··· PROVIDED INFORMATION
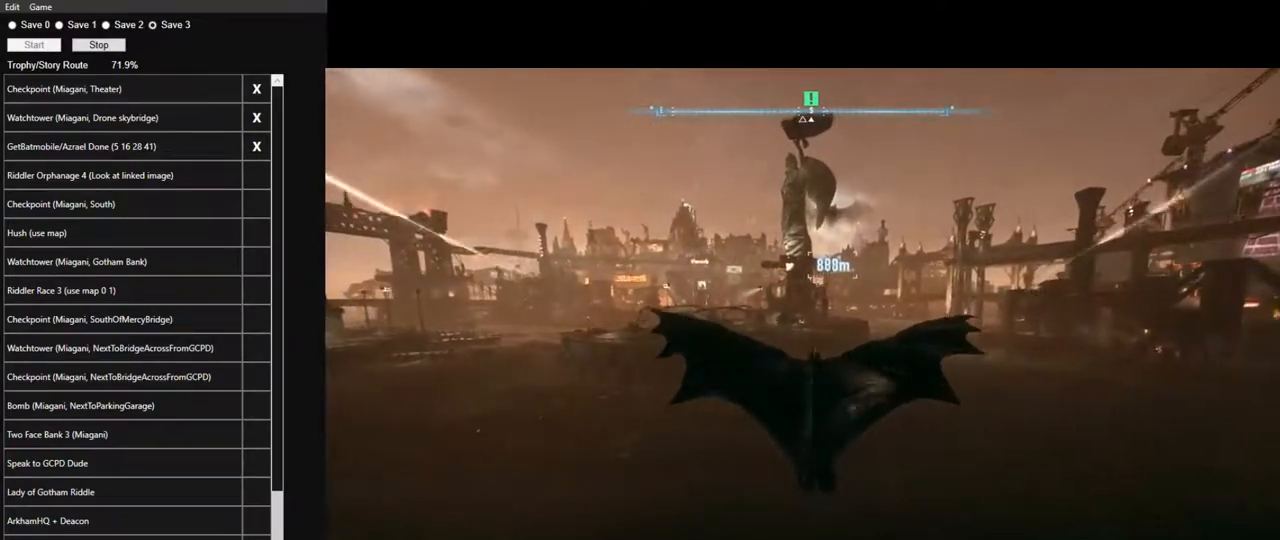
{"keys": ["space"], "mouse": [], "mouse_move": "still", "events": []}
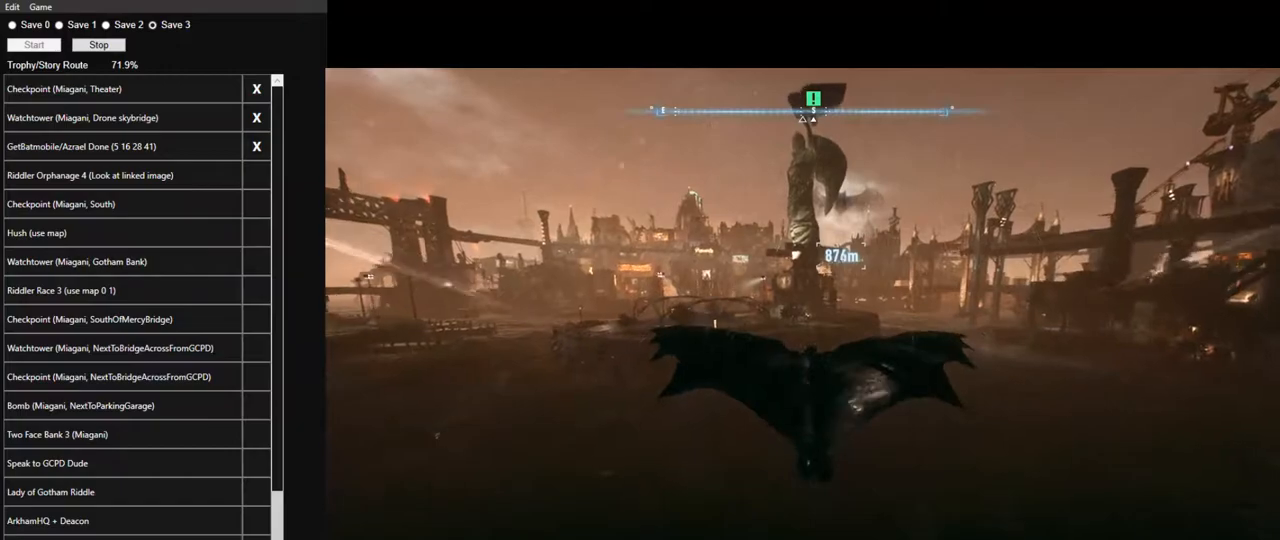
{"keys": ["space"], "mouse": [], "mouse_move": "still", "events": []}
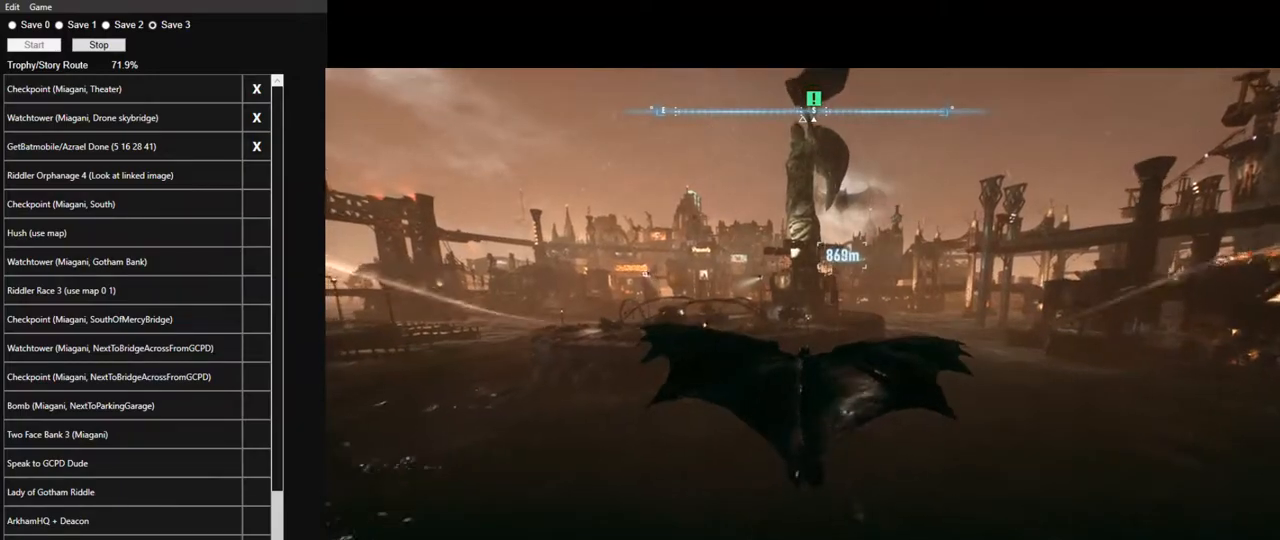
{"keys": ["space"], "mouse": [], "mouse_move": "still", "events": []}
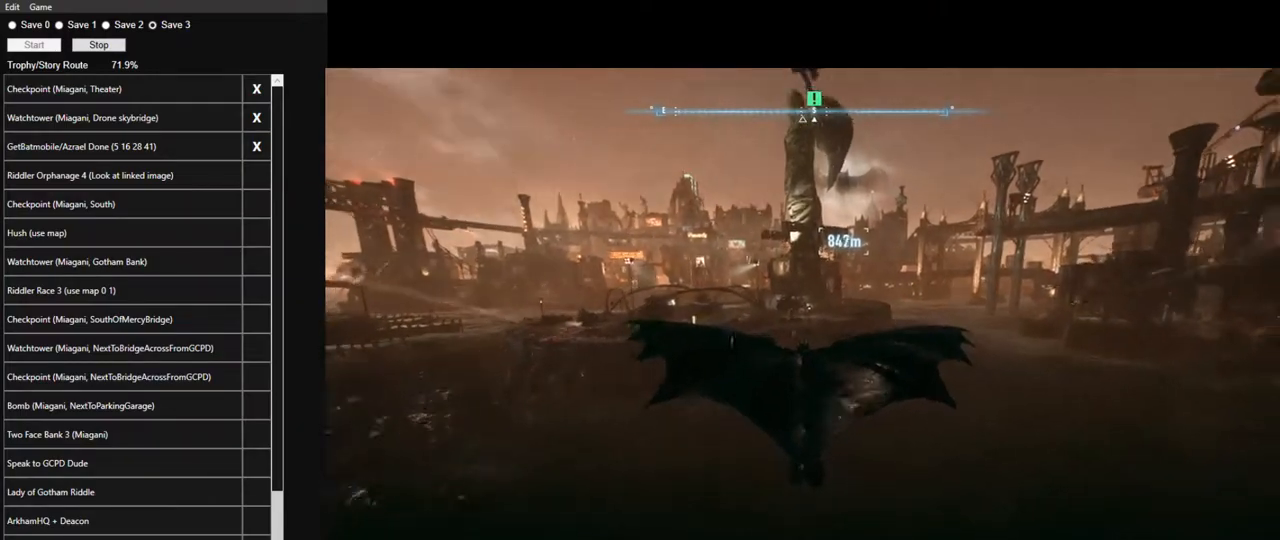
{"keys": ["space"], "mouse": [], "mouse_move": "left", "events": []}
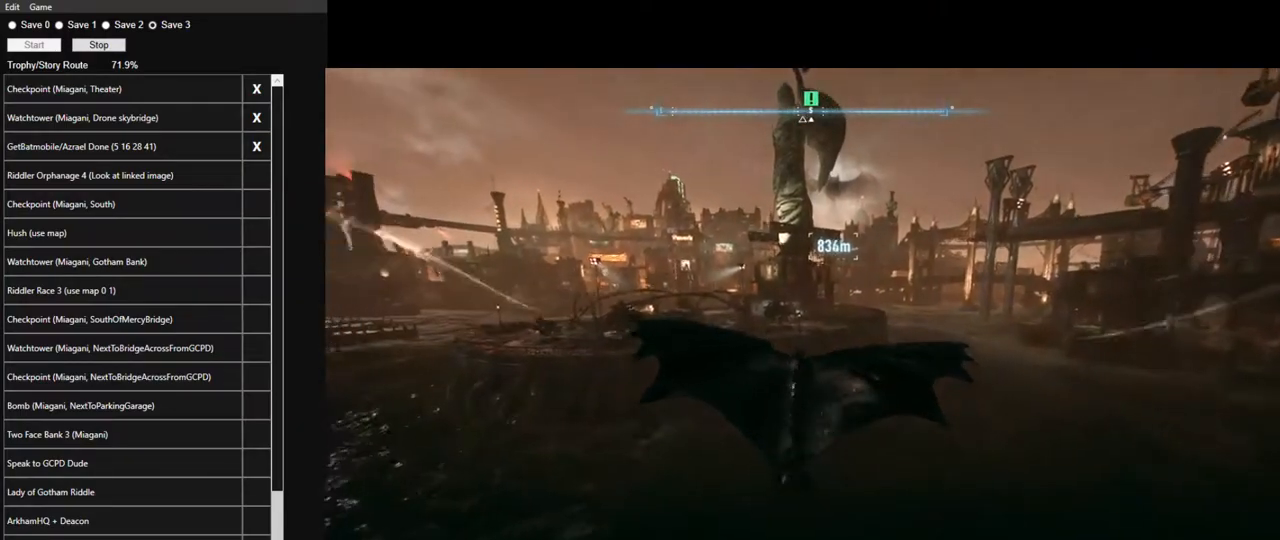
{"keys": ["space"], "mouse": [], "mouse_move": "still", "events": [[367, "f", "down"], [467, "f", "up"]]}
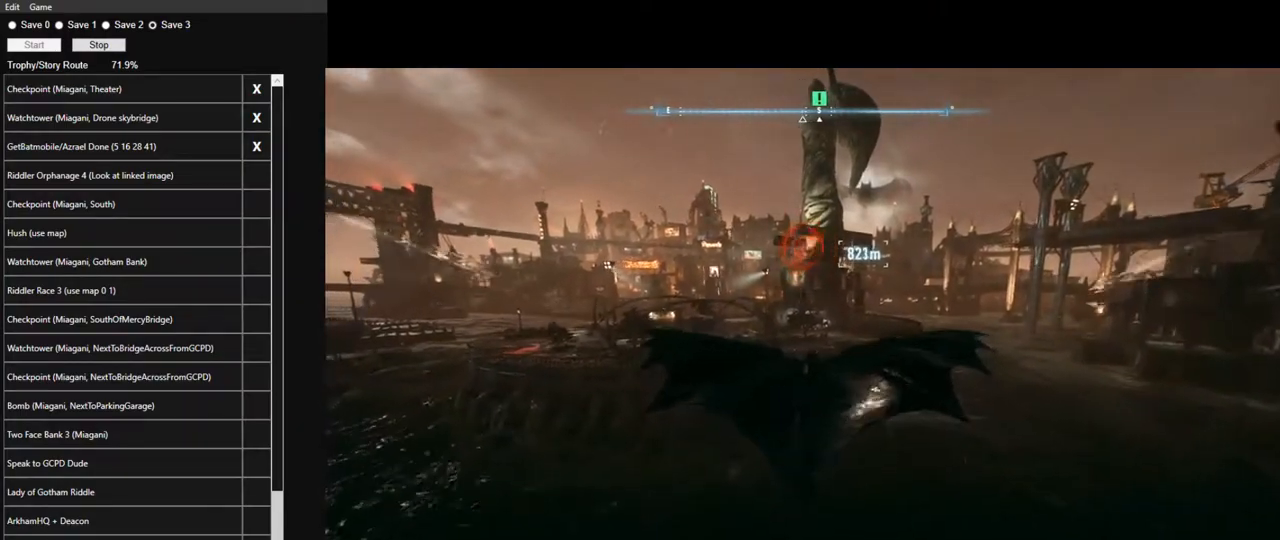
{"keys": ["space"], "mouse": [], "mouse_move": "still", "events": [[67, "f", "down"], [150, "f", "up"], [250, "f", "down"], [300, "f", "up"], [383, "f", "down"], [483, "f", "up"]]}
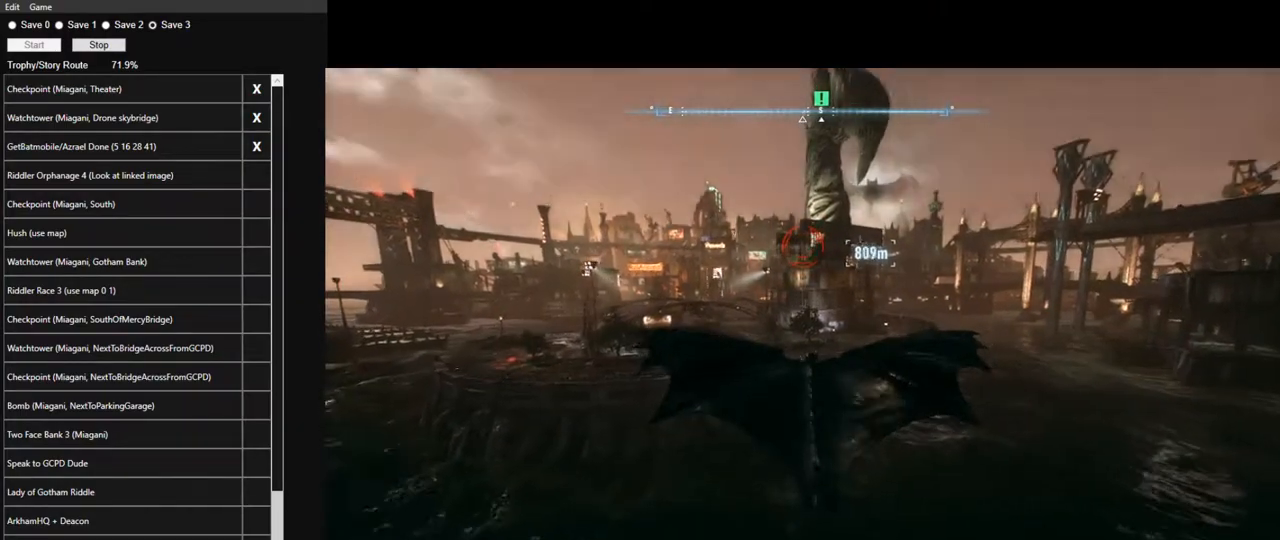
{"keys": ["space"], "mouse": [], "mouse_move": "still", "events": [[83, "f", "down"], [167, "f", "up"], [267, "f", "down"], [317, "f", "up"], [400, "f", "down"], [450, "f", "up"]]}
······
→ TASK OBJECTIVE
Copy the records shown above in their entirety and exactly; images are to be left out.

→ ANSWER BOX
{"keys": ["space"], "mouse": [], "mouse_move": "still", "events": []}
{"keys": ["space"], "mouse": [], "mouse_move": "still", "events": []}
{"keys": ["space"], "mouse": [], "mouse_move": "still", "events": []}
{"keys": ["space"], "mouse": [], "mouse_move": "left", "events": []}
{"keys": ["space"], "mouse": [], "mouse_move": "still", "events": [[367, "f", "down"], [467, "f", "up"]]}
{"keys": ["space"], "mouse": [], "mouse_move": "still", "events": [[67, "f", "down"], [150, "f", "up"], [250, "f", "down"], [300, "f", "up"], [383, "f", "down"], [483, "f", "up"]]}
{"keys": ["space"], "mouse": [], "mouse_move": "still", "events": [[83, "f", "down"], [167, "f", "up"], [267, "f", "down"], [317, "f", "up"], [400, "f", "down"], [450, "f", "up"]]}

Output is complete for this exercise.